Sorry but the body may have deteriorated by now so I would check with the funeral director before you promise your son anything.

somanychristmaslights · 04/06/2026 21:59

Does he actually want to see him though, or was it more of a comment that you wish you could see someone who’s died to give them a hug?
I have a DS8 and I couldn’t imagine putting him through that. I saw my DGD just after he died and he looked terrible. I know at the funeral home it would be a bit different, but I still think of what he looked like now, 12 years ago. I personally think what he sees at 8 years old will stay with him forever.

FairViewRosie25 · 04/06/2026 22:00

Our local authority lost my mother.

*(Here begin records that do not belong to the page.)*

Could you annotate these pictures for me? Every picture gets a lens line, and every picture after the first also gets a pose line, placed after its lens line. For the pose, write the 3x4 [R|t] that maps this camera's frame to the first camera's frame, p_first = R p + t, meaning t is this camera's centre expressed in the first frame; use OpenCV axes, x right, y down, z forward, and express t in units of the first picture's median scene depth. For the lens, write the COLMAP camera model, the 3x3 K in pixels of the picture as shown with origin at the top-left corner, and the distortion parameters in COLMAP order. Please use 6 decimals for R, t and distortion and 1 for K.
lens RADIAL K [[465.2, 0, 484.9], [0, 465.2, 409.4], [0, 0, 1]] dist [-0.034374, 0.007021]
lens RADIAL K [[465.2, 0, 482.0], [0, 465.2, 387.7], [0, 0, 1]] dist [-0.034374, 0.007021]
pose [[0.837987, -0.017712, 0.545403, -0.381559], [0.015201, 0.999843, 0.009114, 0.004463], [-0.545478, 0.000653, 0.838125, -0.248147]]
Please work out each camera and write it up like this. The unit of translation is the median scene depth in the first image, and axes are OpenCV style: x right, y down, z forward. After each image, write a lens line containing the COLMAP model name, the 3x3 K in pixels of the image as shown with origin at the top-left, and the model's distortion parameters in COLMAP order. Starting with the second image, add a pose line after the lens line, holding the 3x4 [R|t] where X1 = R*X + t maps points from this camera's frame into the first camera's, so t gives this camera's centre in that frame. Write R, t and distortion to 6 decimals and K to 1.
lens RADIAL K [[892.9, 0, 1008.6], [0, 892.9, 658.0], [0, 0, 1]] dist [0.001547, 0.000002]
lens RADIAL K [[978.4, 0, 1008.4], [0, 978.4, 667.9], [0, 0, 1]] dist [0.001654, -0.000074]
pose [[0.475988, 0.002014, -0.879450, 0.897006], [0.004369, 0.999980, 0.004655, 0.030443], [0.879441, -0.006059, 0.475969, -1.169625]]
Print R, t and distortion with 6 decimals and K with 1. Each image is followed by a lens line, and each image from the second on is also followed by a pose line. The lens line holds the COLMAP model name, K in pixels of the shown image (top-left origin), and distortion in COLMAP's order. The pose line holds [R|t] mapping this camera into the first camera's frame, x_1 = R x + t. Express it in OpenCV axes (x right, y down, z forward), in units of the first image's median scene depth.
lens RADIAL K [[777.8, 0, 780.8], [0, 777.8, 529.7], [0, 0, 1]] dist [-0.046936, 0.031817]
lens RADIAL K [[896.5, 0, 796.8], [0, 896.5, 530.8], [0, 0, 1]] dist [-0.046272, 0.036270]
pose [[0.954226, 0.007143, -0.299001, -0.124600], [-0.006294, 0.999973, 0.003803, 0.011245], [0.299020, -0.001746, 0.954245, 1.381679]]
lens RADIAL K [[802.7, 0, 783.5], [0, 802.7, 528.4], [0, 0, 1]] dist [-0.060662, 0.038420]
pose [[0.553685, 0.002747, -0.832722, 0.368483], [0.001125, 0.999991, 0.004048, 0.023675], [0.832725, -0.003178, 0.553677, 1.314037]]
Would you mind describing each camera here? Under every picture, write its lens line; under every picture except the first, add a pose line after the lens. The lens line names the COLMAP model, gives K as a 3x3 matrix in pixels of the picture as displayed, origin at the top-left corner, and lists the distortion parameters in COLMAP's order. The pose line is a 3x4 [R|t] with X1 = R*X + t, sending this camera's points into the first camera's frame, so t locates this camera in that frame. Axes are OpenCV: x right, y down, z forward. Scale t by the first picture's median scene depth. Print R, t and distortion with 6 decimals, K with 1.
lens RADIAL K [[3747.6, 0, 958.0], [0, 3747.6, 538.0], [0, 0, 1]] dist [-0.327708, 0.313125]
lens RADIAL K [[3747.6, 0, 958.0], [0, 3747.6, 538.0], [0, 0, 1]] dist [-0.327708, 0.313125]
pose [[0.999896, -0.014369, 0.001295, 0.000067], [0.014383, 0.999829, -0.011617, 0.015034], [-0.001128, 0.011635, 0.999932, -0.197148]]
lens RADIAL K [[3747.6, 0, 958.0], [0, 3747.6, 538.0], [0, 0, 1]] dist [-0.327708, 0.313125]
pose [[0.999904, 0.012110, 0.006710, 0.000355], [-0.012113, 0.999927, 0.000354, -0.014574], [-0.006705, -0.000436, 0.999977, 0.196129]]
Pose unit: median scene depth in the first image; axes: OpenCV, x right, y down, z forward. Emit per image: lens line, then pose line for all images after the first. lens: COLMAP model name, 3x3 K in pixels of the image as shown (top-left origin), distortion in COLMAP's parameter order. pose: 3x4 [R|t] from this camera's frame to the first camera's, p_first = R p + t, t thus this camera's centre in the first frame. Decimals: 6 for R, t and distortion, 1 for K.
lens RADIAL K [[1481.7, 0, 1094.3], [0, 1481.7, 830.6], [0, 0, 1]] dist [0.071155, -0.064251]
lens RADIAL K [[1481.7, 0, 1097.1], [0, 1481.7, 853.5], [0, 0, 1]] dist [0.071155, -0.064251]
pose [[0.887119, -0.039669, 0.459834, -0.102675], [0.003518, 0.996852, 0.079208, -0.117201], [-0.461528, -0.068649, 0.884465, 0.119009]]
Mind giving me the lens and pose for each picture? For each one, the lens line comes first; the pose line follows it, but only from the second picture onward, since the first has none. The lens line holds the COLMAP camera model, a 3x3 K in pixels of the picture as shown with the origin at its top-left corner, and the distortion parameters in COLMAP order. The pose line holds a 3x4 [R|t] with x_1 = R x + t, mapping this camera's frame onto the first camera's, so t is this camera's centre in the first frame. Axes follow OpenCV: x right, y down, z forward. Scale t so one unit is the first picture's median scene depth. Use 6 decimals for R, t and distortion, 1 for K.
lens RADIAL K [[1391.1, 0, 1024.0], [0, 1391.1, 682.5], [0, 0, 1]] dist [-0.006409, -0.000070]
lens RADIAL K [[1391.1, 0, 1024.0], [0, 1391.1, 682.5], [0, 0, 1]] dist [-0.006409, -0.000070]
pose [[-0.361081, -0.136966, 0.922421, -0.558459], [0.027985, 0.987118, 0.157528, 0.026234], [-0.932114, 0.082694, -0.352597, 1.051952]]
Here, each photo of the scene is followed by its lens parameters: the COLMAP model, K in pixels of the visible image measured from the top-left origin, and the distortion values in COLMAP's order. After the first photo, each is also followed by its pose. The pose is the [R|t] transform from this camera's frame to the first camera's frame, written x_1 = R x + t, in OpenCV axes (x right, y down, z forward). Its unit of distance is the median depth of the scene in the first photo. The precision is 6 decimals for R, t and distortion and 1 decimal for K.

My undertaker found her 3 weeks later then I had to identify her in the morgue. Wouldn’t have put my 12 year old through that

beccahamlet · 04/06/2026 22:02

A strong no from me. 8 is very young. It's just my opinion, but I think he needs to be protected from what he will see.

MissFancyDay · 04/06/2026 22:02

FairViewRosie25 · 04/06/2026 22:00

Our local authority lost my mother. My undertaker found her 3 weeks later then I had to identify her in the morgue. Wouldn’t have put my 12 year old through that

Oh, I'm so sorry

xOlive · 04/06/2026 22:05

3 weeks is right on the cusp of nobody should be seeing the body as they deteriorate so quickly. If you’ve said you don’t wish to see him, they won’t have embalmed him and he’ll have deteriorated even more so. I’d advise for you to see him yourself first and go from there on whether your son can mentally take it.

Also, regarding hugging him, your son should know he will be very very cold and hard, not soft and warm.